Painting with movement
A Week in Crimson Flow
The project started with my friend J texting me at midnight on a Sunday.
"Which flooring should I choose?"
"Are you replacing your floor?"
"Yea."
"Can I have it for a few days before you remove the current ones?"
"Sure."
"From here on, I've got a chance of scale to apply body and its movement to image-making. And I've decided to use this opportunity to use the female body to explore its bleeding experience."
Photo by Hedi Nong
This week-long project delves into the intimate connection between the female body, its cycles, and the act of creation. On a 25m² floor, two female dancers bring the work to life through fluid, dynamic movements, and paint brushes as extensions of their bodies. Their gestures translate the rhythm and flow of the bleeding experience into vivid, expressive marks, celebrating the strength, vulnerability, and cyclical nature of the female experience.
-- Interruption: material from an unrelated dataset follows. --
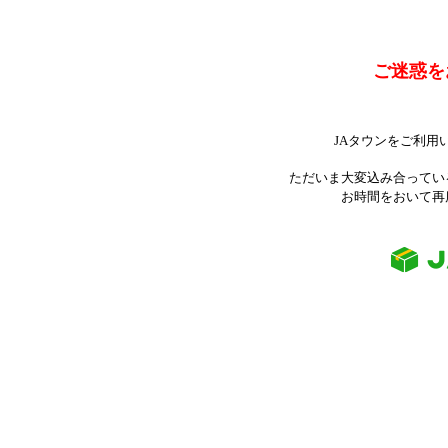
ご迷惑を
JAタウンをご利用
ただいま大変込み合ってい
お時間をおいて再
As the floor is set to be taken down in a week, the project draws a parallel comparison between the floor's cycles of objects and the female body's regular periodic renewal. This transitional week between the old and the new becomes a metaphor for the body’s own cycles of renewal and transformation. The old floor filled with marks becomes a physical and symbolic space, capturing the fleeting yet enduring essence of life’s rhythms.
Through movement, space, and material, this work reclaims an often-overlooked narrative, transforming an intimate, bodily process into a monumental expression of beauty, power, and cyclical continuity.
The project ended on the second Sunday, exactly a week from the starting day.